Recently
a new approach has been proposed by several groups for reducing the number of
required sensors [204]-[214].
This approach is based on the exploitation of the time specific information
of sensor responses. If various analytes show different kinetics for the sorption
into the sensitive layer, the resulting sensor response recorded versus time
features a different shape for these analytes. This additional temporal information
can render the parallel information of different sensors in an array redundant
allowing reducing the number of the sensors. For that purpose the shape of the
sensor responses has to be digitized by recording the sensor responses over
time (further referred to as time points) and by performing a multivariate analysis
of these time points. These time-resolved measurements were performed in various
areas of sensor research. For example, Yan et al. [204]
quantified binary mixtures of solvents in water by a single reflectometric interference
spectroscopic sensor whereby the time shift of the highest signal after analyte
exposure depended on the composition of the mixture similar to gas or liquid
chromatography. The components of binary and ternary mixtures of organic analytes
in water could also be determined by the use of a single amperometric sensor
[207],[214]. Thereby, the consumption
of oxygen by the metabolism of microorganisms with different time constants
for the analytes was detected. In the gaseous phase, time-resolved measurements
were used in combination with sensor arrays to obtain additional variables.

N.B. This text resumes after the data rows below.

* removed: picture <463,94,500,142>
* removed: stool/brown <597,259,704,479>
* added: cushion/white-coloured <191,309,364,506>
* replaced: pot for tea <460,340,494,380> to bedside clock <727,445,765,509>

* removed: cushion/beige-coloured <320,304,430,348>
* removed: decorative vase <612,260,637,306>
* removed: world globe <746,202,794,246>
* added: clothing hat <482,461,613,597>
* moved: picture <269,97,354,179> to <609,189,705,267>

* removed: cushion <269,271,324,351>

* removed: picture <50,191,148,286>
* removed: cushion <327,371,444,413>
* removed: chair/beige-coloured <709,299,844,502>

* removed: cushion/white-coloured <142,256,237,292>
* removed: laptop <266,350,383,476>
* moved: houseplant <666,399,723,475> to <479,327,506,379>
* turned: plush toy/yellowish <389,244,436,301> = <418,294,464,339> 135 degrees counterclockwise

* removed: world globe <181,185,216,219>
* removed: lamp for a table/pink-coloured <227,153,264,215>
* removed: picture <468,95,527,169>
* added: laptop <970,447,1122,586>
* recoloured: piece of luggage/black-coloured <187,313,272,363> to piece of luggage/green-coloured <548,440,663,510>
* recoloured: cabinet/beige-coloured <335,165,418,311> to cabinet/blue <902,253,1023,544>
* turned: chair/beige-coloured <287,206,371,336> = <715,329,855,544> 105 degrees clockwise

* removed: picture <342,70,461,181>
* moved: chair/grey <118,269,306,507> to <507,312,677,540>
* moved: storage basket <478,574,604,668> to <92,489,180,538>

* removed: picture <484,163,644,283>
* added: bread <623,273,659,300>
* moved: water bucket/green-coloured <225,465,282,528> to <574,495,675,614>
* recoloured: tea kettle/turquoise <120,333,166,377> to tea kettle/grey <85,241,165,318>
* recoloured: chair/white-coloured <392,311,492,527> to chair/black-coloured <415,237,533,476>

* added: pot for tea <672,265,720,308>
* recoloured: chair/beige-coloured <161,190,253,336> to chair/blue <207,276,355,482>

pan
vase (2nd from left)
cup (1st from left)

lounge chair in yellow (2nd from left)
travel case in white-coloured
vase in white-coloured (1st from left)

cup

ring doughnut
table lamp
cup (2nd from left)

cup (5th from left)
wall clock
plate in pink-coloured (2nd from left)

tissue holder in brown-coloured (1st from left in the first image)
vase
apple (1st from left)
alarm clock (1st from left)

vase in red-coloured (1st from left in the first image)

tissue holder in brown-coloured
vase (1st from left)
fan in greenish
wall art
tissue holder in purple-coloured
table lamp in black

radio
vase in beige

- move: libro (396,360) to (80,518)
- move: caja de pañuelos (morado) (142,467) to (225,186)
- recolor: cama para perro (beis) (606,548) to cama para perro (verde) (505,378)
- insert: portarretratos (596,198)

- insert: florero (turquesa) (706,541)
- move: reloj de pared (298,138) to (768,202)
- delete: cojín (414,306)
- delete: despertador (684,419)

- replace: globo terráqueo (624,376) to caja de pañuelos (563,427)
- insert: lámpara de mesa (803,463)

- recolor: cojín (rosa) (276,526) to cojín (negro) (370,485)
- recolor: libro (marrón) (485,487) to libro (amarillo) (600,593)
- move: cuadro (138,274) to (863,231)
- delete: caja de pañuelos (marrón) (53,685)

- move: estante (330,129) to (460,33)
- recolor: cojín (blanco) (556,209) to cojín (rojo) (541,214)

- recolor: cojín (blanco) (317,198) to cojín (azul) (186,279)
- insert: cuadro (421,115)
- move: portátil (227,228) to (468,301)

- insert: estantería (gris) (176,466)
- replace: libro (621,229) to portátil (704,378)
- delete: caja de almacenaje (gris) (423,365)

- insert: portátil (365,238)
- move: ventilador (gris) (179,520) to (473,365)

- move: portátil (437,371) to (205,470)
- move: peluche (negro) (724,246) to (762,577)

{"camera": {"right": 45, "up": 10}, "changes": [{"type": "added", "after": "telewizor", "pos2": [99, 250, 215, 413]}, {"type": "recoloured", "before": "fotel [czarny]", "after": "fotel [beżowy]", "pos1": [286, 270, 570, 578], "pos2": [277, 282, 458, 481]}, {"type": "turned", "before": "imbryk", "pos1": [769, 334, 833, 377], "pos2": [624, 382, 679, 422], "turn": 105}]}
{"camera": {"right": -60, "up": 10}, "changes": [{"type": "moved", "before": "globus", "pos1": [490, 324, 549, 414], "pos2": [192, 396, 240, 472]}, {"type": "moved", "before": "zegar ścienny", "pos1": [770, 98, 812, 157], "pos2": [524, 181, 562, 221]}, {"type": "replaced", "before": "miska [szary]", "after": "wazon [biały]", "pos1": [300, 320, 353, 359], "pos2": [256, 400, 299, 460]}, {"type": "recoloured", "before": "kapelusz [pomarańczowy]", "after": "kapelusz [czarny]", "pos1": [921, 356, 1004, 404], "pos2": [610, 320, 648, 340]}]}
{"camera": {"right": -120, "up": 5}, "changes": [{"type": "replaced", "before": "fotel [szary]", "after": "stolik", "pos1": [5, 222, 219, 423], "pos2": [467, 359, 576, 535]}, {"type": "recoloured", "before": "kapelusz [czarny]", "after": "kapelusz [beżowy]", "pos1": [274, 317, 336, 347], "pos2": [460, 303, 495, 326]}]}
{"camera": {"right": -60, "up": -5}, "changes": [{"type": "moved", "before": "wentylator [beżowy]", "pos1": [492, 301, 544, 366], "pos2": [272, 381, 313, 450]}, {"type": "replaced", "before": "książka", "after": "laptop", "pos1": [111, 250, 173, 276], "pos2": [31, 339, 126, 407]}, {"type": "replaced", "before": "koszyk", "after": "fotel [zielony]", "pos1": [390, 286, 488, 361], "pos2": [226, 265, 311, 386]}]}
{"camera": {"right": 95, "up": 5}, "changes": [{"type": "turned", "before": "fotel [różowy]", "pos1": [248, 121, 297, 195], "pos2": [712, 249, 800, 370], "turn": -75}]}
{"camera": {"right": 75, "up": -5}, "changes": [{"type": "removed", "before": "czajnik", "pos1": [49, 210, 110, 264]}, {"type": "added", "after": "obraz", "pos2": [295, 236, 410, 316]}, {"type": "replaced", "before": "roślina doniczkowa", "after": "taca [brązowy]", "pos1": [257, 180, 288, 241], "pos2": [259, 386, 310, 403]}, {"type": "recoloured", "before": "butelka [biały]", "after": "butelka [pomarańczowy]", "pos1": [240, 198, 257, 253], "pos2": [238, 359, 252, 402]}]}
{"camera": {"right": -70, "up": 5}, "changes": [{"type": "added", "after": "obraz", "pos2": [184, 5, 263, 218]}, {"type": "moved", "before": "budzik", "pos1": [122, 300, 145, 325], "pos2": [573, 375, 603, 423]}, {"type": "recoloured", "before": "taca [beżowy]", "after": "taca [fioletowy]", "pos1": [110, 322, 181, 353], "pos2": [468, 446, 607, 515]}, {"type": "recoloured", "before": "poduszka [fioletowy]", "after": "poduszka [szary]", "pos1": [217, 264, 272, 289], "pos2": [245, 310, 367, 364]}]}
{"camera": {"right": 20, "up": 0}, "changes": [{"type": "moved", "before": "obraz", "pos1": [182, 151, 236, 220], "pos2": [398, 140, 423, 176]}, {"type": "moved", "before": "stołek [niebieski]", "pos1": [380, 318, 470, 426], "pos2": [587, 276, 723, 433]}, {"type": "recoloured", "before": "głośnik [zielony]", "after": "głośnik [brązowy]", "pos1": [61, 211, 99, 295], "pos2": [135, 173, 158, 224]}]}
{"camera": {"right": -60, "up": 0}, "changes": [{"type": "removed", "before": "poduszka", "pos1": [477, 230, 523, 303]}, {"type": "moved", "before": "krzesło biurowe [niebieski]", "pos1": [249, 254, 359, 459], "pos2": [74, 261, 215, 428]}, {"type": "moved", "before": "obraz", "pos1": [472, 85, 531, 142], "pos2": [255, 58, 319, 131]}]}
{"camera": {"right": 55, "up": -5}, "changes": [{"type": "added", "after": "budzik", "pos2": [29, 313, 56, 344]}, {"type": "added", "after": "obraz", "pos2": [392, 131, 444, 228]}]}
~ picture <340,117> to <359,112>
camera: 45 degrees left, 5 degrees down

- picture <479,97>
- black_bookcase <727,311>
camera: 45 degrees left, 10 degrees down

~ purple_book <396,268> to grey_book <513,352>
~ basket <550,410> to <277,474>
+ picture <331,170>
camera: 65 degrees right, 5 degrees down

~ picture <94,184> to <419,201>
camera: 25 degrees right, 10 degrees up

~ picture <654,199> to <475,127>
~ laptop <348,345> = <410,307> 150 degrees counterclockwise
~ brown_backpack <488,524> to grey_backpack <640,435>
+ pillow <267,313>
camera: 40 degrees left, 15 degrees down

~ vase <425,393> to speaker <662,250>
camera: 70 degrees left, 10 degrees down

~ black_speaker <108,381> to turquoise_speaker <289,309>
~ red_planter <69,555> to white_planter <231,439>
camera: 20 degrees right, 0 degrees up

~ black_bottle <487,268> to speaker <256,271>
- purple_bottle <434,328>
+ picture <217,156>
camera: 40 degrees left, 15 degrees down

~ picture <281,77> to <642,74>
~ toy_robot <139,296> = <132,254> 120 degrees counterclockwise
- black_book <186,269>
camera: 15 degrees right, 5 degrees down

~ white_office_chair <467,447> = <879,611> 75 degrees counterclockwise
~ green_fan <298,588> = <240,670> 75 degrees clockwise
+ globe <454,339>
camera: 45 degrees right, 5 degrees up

Using time-resolved measurements with an array of quartz microbalances coated
with three different polymer films the classification of six solvent vapors
was improved compared with the classification using only the saturation mass
[215].
Johnson et al. [210] classified 20 different analytes
with only 4 fiber optic sensors and also classified these analytes semi-quantitatively
into low, medium and high analyte concentrations using ten fiber optic sensors
with 90 % of the test data being assigned to the correct concentration
class. Podgorsek et al. [216]
used a glassy polyimide for the detection of methanol and ethanol and showed
the difference of the response times, which could be used for the discrimination
of both analytes. However, a detection of both analytes in mixtures was not
performed.
Yet,
all these publications used the time-resolved measurements as phenomenological
tool and no systematic research was performed concerning the optimization of
the different mechanisms and components like the time delaying effects, the
time-resolution of the recorded sensor response, the feature extraction, the
data preparation and the multivariate data analysis, which was rather basic
in most of the publications cited. For example in most of the approaches the
sensor responses were recorded using a rather coarse time resolution [205],[206],[212]
or even a coarse resolution combined with other more or less arbitrary features
[210],[211],[217].
Although a coarse time-resolution grants an easily manageable quantity of information,
the risk of losing important information can be high, especially if several
analytes show similar or very fast sensor responses. Thus, a fine time grid
should be generally preferred, which nevertheless needs a more sophisticated
data analysis. Additionally, all approaches cited above were isolated applications
and no transfer to other systems was performed.
In
this work, an extensive and systematic research on time-resolved measurements
is performed from the investigation of the effects causing the time delays to
an optimization of the data analysis. The principle of time-resolved
measurements is applied to several analytical problems and to several different
sensor devices. In this work, the time-delaying effects are based on a
microporous polymer. For the data analysis several methods are developed, which
allow a highly efficient evaluation of a fine time grid of the sensor
responses. These methods are embedded in frameworks, which allow a simultaneous
variable selection and calibration of nonlinear data and which can be applied
to any linear and nonlinear multivariate relationship.